Per chi volesse passare un Natale meno sadico del solito, incastrato tra parenti serpenti e amici suoi che spuntano come funghi velenosi solo a fine Dicembre, Italia2 stasera alle 21 propone “Profondo rosso” (1975), di Dario Argento.
Il film della definitiva esplosione artistica del regista romano riesce ancora, a 42 anni dalla sua uscita nelle sale italiane, a sconvolgere gli appetiti di brividi dello spettatore che vi si approccia alimentandone al contempo anche l’intelletto.
“Profondo Rosso” è l’opera liminare che chiude la fase giallistica di Argento che aveva trovato piena potenza nella cosiddetta “Trilogia degli animali” (“L’uccello dalle piume di cristallo”, “Il gatto a nove code”, “Quattro mosche di velluto grigio”) ed inaugura il successivo periodo horror, caratterizzato dall’annegamento della sempre presente detection in un mare di sangue splatter.
Marc Daly, il pianista jazz protagonista della vicenda ed interpretato da David Hemmings, continua la tradizione degli investigatori costretti controvoglia all’individuazione dell’omicida (anche a causa di una non brillantissima polizia che qui trova la sua figurazione più divertita in quel gran attore di Eros Pagni), caratteristica precipua del thriller all’italiana.
Pur non possedendo la riottosità di Tony Musante, protagonista dell’esordio cinematografico argentiano “L’uccello dalle piume di cristallo”, anche il placido Marc si trova stretto suo malgrado tra le maglie di una familistica e nerissima sequela di morti.

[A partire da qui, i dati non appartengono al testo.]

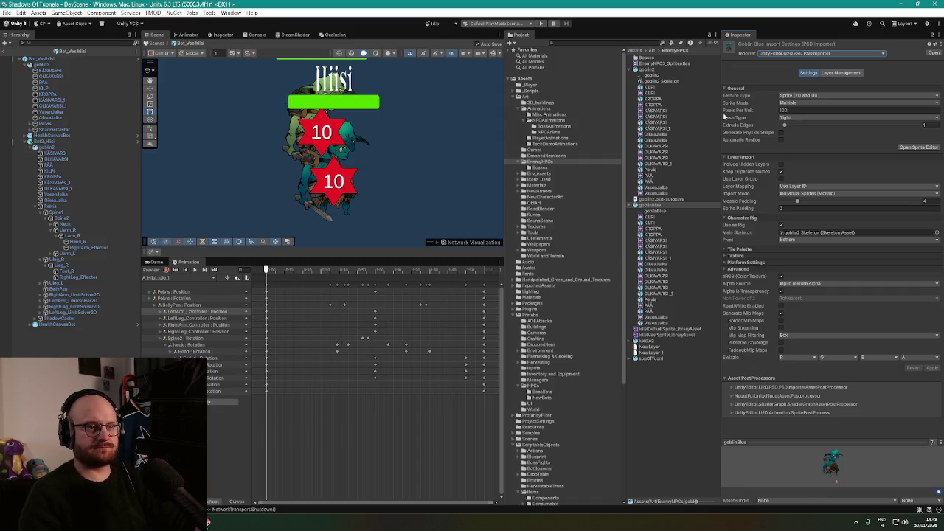
key(super+shift+s)
mouse_move(720, 30)
mouse_down()
mouse_move(925, 373)
mouse_move(942, 383)
mouse_move(941, 442)
mouse_up()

Se tale trama solletica da sempre le corde del nostro immaginario (giova ricordare il successo della rivista “Cronaca nera” che per anni ha riportato con sensazionalismo i fattacci di sangue avvenuti nei borghi di provincia più sperduti?!) Argento ha il fondamentale merito di averla imbellettata con alcune delle sue fantasie più macabre che, seppur lontane dai codici popolari, riescono ad avvincere proprio per la loro stranezza. Basta a titolo esemplificativo l’inquietante pupazzo meccanico che fa la sua fantasmatica apparizione durante l’omicidio del professor Giordani.
Si tratta di una presenza gratuita perché non spiegata e non spiegabile, avvinta peraltro in un’aurea d’onirismo malato fuori contesto in una storia che fino a quel momento viaggiava sui binari della verosimiglianza casereccia.
Ma è proprio questo il motivo del suo successo: l’inserimento a schiaffo di un forte elemento d’assurdità nel momento di maggior tensione. Dopo “Profondo rosso” il soprannaturale otterrà la predominanza nella produzione argentiana, è notorio, ma è proprio in questa fuoriuscita temporanea e mai preventivabile dall’ordinario che esso trova la sua sintesi più felice.
Altro elemento che caratterizza il film è la straordinaria perizia tecnica che anima tutte le scene, non solo quelle di maggior impatto orrorifico. A partire dalla messa in scena volutamente spaesante che unisce le location più sinistre di Torino, Roma e Perugia, Dario Argento opera una metafisica rilettura degli spazi piegandoli all’astrazione pura (Piazza C.N.L. a Torino in cui ricostruisce un bar che omaggia uno dei più famosi dipinti del Novecento: “Nighthawks” di Edward Hopper).
Marc si muove tra ambienti che risultano perturbanti anche per noi italiani perché pur trattandosi di luoghi riconoscibili non corrispondono perfettamente, per via di un dettaglio fuori posto, alle nostre aspettative.
Perfino un interno banale, come quello del teatro in cui si svolge il convegno di parapsicologia, viene inframmezzato da un montaggio martellante che alterna quaranta tagli d’inquadratura in una scena che dura poco più di tre minuti. Le continue soggettive che alternano quasi schizofrenicamente i punti di vista passando tra quello della vittima e soprattutto, come quasi mai prima di allora, a quello dell’omicida contribuiscono a confondere il piano visivo.
Per ultimo, non si può non tacere della massiccia presenza della musica dei Goblin che, andando oltre la bellezza delle melodie progressive, s’inserisce perfettamente nella cacofonia sensoriale a cui Argento sottopone i propri spettatori. Sorprendendo insomma anche il suo udito con note rock che sembrano farsi partecipi (con malcelata lascivia) degli assassini il regista arriva al suo intento con una precisa poetica che lascia poco spazio alle uscite fuori strada, fatte salve le terrificanti (e questa volta non è un complimento!) schermaglie da screwball comedy tra Gianna, interpretata dalla compagna di allora Daria Nicolodi, e Marc. Dateci retta, invece di usare il coltello per tagliare sghembe fette di panettone, questo Natale usatelo… per cambiare canale fino ad Italia 2!